There is a quote from The Power of One by Bryce Courtenay that came to mind when I came across this photo I took back on August 14, 2012 when Diane and I went to Frankfort to watch oral arguments in cases re-examining and applying the new decision in McIntosh v. Three Rivers Medical Center. The quote is
“It’s good to be a little frightened. It’s good to respect your opponent. It keeps you sharp. In the fight game, the head rules the heart. But in the end the heart is the boss.”
I had almost forgotten what it is like when you see that one person, that one individual, that one lawyer facing a challenge in a venue he or she had not been before. You have only one first argument, one first appearance, and one first chance at Kentucky’s highest court – The Supreme Court of Kentucky.
We relish that cause and the exhilaration it brings, but along with the rush is that pit of fear in the bottom of your stomach. Because you are in new territory that no amount of preparation or assistance can guide you. Because when you walk up to the table on the other side of the bar with nothing between you and the bench that in a matter of moments will be filled by seven justices of the Supreme Court, you are no longer practicing with the net. Your family, friends, and fellow attorneys are behind you, but behind you on the other side of the bar.
Here is a repost of my remarks on the Kentucky Court Report back then. I read them again tonight. It made me feel good to remember that the practice of law is oftentimes the power of one, and that one can change the life of a client, change the law, and thus change the lives for thousands of people who will never know what he did. Should attorney Brad Slutskin who is the lawyer in this photo prior to his argument prevail, then he will know. However, I have done this post as a reminder for him and others that I know. I know regardless of the outcome, or the result, or the decision. I know, his wife knows, and now you know. Brad made the good fight for his client. Or as my dad would say, he done good.
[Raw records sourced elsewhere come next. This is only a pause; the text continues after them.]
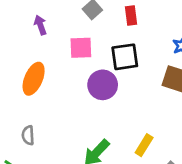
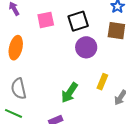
purple circle: (103, 85) -> (86, 47), moved
gray semicircle: (28, 135) -> (19, 89), size x1.5

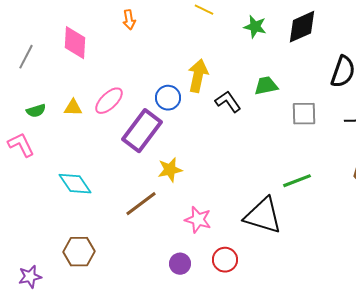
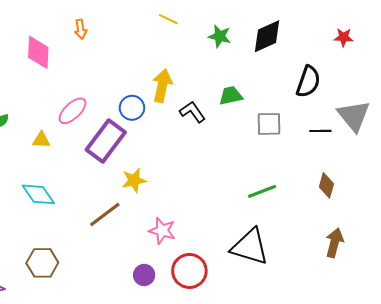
orange arrow: (129, 20) -> (81, 29), moved
yellow triangle: (73, 108) -> (41, 140), moved
black triangle: (263, 216) -> (250, 247), moved
red circle: (225, 260) -> (189, 271), size x1.4

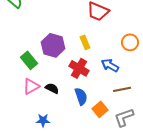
Last week, Diane and I, went up to the Kentucky Supreme Court to hear the arguments in the two cases addressing the post-McIntosh world of “Open and Obvious” in premises liability. We were providing some emotional support for both plaintiffs’ counsel making their first appearance – Brad Slutskin and Joseph Pepper.
The cases were Dick’s Sporting Goods v. Webb and Shelton v. Kentucky Easter Seals Society, Inc. The issue was the same in both cases - whether summary judgment for the defendant was granted properly under Kentucky River Medical Center v. McIntosh, 319 S.W.3d 385 (Ky. 2010).
All counsel were well-prepared and ready.
However, I took the above picture of Brad Slutskin in the quiet moments before the seven justices entered and arguments would begin. An awesome responsibility, and after all the work, all the preparation, all the assistance from others, it is at this moment, this point in time, when it is you and you alone shouldering the hopes and needs of your client. That folks, is what trial law is all about. BTW. Brad done good. His wife was all smiles at the end too. We sometimes forget that as lawyers we die just one death in the arena, but our loved ones watching from outside the bar die a thousand deaths with every breath, every word, every question.
And when it was all over, the counsel representing the plaintiffs in the underlying cases and making or assisting in the arguments and briefs had a quiet moment with a smile and a sense of relief.
I did this post as a reminder to myself and others that behind the dry legal principles at stake are the lives of those who have been deeply involved, litigants and lawyers alike, whose lives are affected and changed by these events.
After this was posted, I was reminded that Melissa Ann Wilson who argued on behalf of Cardinal Hill Hospital was making her first appearance before the Supreme Court, as well. My wife and I spoke with her, and she was friendly, graceful, and more importantly for her client, she was well prepared and articulate, holding her ground and answering the questions. I had no idea this was her first time.